▸ **TASK ITEM**: Would you restate each line of the data below word for word, without its pictures?

[[ DATA BLOCK open ]]

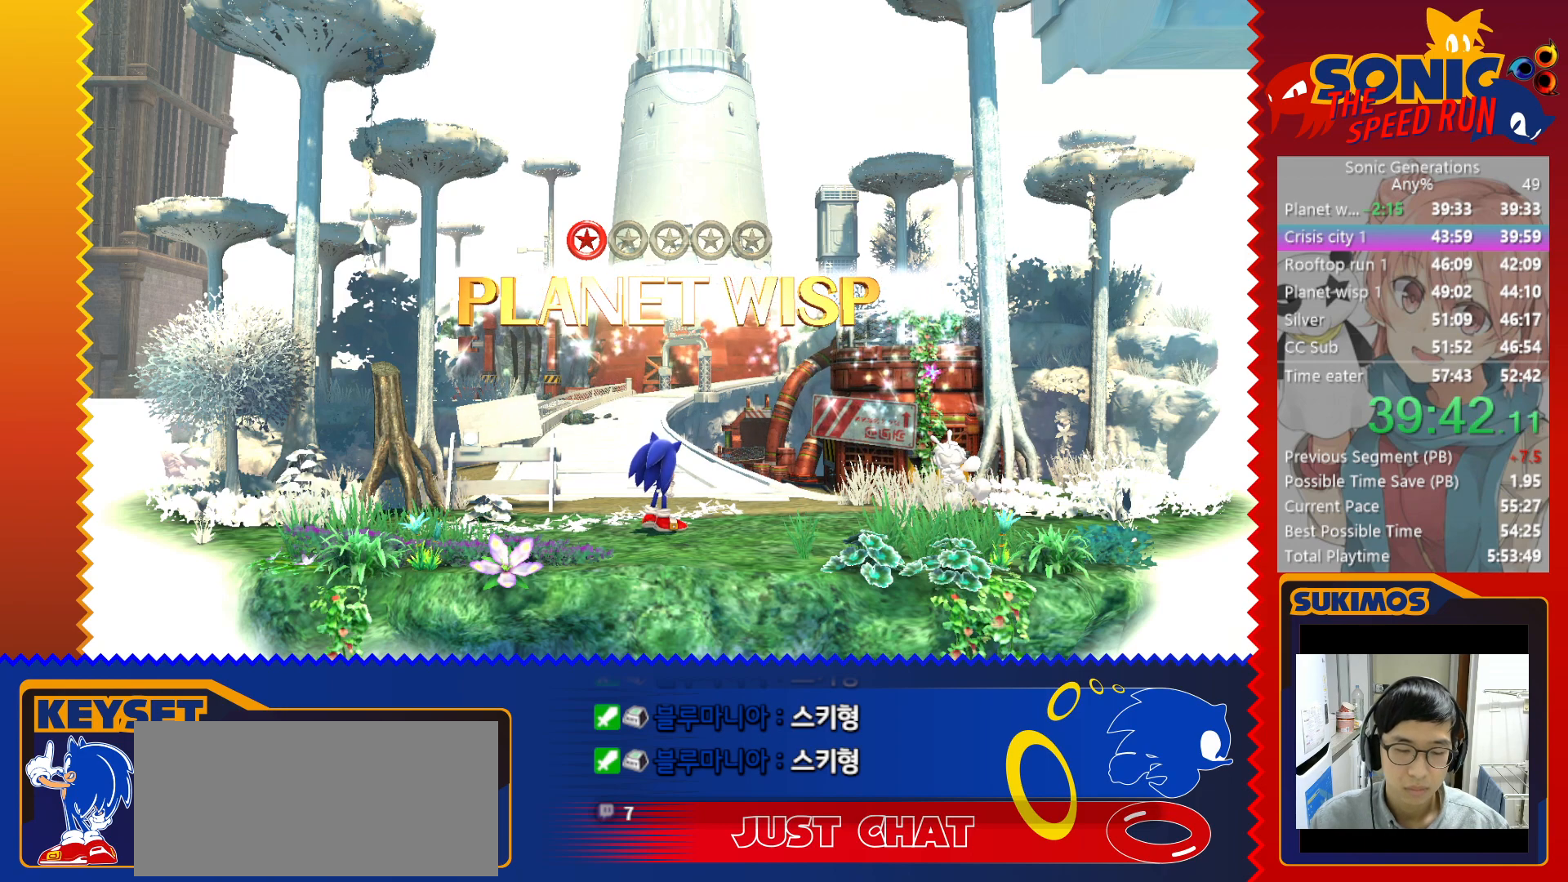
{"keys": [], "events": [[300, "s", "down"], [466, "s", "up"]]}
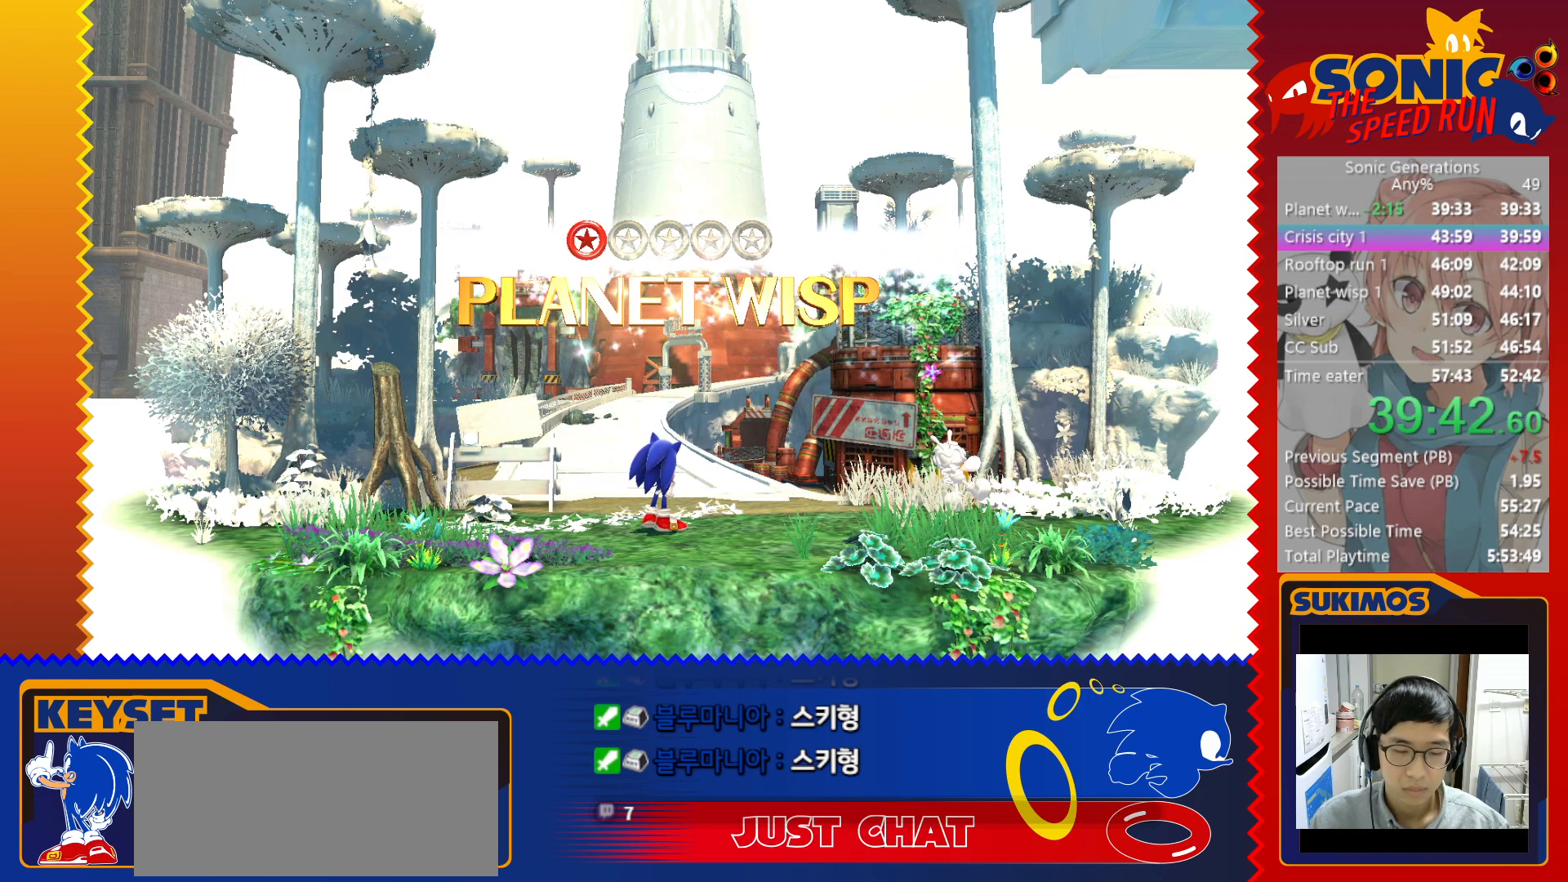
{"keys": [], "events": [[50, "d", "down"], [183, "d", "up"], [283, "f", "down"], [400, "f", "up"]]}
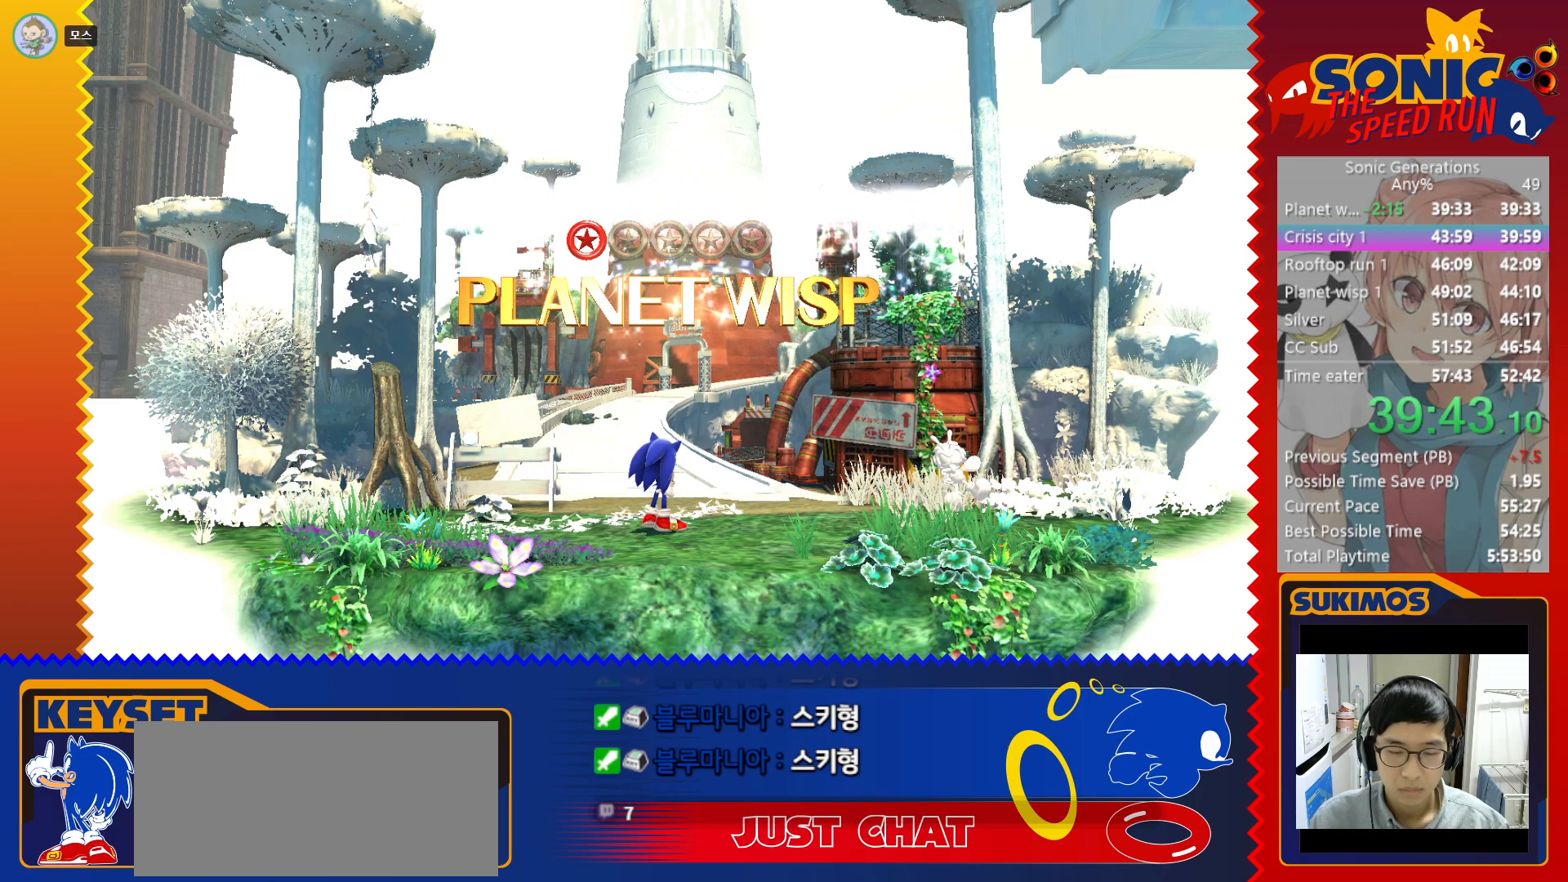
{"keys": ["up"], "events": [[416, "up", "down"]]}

[[ DATA BLOCK closed ]]

▸ **RESULT**:
{"keys": [], "events": [[300, "s", "down"], [466, "s", "up"]]}
{"keys": [], "events": [[50, "d", "down"], [183, "d", "up"], [283, "f", "down"], [400, "f", "up"]]}
{"keys": ["up"], "events": [[416, "up", "down"]]}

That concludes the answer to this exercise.